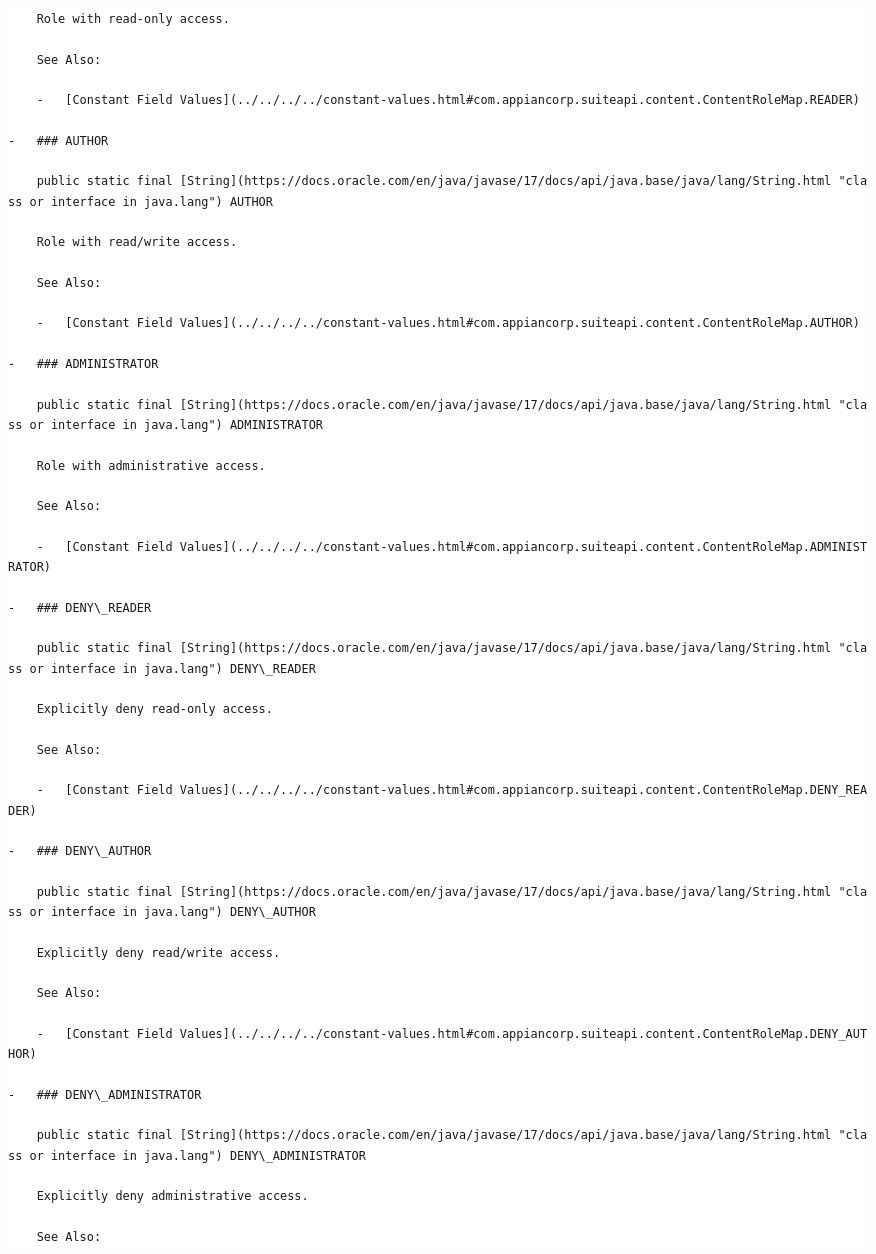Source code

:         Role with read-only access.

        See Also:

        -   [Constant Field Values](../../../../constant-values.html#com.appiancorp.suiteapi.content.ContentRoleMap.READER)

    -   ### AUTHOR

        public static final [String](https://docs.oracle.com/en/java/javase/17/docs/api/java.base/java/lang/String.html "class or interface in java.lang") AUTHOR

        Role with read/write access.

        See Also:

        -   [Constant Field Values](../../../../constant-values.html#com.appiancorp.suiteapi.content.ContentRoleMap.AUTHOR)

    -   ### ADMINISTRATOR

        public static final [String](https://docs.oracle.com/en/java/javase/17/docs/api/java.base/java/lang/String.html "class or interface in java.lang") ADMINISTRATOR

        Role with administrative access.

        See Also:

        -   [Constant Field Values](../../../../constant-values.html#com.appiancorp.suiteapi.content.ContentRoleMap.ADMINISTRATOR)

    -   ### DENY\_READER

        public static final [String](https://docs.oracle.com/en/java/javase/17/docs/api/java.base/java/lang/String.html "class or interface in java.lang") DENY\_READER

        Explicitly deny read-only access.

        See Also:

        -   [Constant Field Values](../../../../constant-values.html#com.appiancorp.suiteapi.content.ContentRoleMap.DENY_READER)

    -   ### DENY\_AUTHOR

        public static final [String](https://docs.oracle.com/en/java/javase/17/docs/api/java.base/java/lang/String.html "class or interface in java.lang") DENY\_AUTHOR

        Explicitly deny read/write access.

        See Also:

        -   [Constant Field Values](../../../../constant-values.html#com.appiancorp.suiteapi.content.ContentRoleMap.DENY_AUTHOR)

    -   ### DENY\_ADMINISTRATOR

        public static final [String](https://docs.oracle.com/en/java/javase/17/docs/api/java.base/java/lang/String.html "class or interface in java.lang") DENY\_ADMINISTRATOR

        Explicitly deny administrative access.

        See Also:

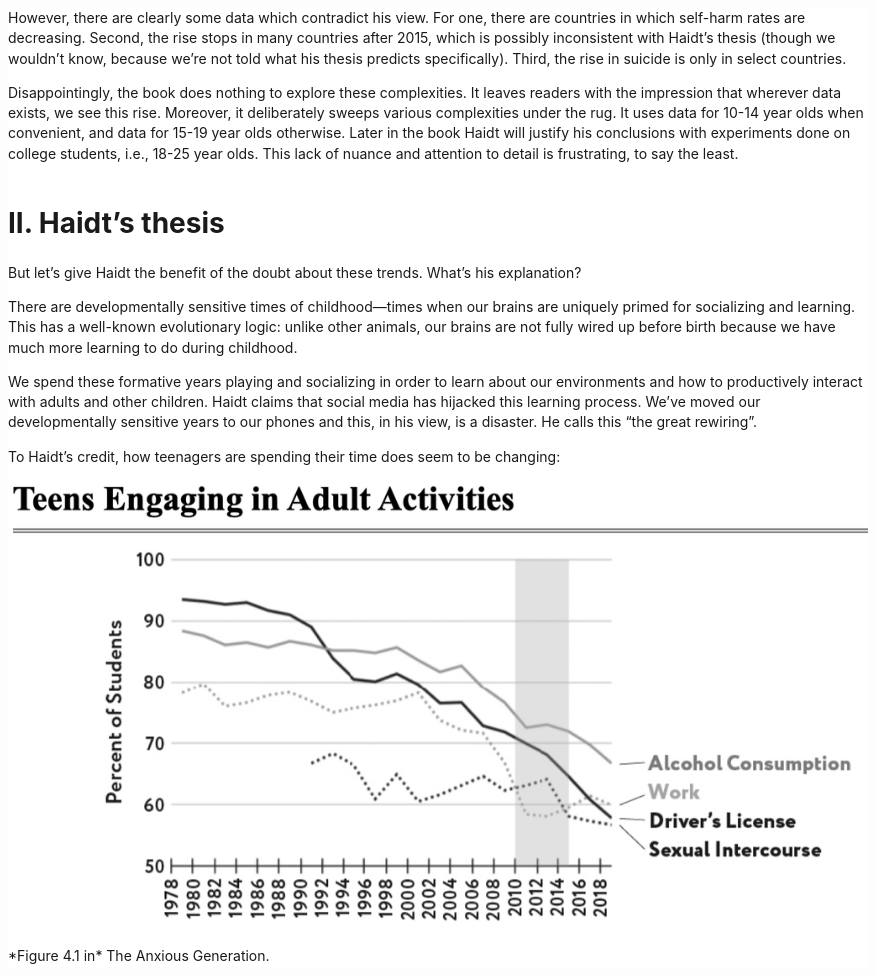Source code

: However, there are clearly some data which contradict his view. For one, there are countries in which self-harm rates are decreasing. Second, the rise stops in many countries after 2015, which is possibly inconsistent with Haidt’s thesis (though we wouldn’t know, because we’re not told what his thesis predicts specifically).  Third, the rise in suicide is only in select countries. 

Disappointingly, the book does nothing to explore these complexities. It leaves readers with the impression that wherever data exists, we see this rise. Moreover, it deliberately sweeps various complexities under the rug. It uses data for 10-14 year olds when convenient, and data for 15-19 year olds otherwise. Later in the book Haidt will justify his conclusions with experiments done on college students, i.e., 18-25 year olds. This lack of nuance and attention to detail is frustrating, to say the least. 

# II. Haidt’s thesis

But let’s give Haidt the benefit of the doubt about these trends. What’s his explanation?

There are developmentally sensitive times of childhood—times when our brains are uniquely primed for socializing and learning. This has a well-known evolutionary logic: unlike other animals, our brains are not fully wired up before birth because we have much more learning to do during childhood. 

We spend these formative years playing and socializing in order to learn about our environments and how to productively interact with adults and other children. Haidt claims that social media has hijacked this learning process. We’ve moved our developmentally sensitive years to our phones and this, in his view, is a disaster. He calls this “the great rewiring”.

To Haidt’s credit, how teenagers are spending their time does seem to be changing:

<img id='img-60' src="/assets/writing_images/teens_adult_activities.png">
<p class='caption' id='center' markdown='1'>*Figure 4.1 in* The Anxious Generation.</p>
· · · · ·
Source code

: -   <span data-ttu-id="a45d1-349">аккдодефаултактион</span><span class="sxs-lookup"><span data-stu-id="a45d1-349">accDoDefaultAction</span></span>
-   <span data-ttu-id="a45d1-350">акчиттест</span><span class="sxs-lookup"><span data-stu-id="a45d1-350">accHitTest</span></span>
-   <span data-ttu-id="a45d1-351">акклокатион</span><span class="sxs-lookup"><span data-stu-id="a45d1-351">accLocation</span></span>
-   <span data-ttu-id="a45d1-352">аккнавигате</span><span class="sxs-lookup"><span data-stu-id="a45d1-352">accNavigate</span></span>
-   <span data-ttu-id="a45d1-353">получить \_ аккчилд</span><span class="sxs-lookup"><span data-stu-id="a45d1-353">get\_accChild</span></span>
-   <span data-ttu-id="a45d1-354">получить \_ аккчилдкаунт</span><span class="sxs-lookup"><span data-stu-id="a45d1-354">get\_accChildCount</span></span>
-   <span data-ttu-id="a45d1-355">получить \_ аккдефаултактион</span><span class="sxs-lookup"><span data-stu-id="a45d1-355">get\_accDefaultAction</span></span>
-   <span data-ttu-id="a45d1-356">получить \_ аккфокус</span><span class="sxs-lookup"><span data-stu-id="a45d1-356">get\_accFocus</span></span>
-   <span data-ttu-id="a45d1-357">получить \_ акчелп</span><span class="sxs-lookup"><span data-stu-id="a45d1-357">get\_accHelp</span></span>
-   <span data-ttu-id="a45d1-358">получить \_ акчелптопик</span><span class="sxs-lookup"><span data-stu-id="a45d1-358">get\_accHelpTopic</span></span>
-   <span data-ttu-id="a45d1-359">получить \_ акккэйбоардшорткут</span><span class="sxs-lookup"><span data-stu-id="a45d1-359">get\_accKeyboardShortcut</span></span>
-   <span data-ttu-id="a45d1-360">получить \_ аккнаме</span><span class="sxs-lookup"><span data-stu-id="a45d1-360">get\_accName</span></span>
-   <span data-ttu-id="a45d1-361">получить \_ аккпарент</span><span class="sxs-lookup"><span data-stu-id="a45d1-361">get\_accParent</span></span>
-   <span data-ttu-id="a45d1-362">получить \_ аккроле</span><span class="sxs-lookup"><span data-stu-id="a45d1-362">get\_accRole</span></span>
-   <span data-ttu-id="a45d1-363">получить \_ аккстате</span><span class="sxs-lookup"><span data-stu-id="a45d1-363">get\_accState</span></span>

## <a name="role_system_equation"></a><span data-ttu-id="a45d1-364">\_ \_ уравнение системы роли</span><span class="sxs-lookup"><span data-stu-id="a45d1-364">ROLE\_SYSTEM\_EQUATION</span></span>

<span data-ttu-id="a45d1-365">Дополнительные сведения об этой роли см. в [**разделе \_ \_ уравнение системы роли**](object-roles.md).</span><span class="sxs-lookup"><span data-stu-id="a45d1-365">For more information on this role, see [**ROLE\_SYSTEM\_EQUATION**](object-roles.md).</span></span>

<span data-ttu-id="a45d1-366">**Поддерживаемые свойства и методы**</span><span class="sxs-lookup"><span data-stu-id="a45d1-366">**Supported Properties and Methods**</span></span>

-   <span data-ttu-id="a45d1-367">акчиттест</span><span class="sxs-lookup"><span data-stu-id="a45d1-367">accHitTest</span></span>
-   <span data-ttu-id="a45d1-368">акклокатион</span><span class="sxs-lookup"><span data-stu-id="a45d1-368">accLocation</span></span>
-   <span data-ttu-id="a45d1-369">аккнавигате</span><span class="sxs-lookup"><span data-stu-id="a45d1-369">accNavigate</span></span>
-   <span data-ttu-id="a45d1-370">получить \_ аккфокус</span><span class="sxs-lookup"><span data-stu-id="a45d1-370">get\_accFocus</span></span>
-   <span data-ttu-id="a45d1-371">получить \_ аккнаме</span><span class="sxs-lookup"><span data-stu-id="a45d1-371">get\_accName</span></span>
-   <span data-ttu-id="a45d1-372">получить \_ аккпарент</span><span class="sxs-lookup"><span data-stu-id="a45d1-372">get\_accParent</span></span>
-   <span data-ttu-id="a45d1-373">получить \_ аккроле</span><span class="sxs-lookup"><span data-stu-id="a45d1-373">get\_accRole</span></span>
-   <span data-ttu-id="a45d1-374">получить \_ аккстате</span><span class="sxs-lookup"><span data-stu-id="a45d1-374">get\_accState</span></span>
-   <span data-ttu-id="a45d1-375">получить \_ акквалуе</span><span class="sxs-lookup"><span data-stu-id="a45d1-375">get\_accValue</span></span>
· · · · ·
* [Required work]:
Return every line of the records in which the word "аккнавигате" is found.

* [Your response]:
-   <span data-ttu-id="a45d1-352">аккнавигате</span><span class="sxs-lookup"><span data-stu-id="a45d1-352">accNavigate</span></span>
-   <span data-ttu-id="a45d1-369">аккнавигате</span><span class="sxs-lookup"><span data-stu-id="a45d1-369">accNavigate</span></span>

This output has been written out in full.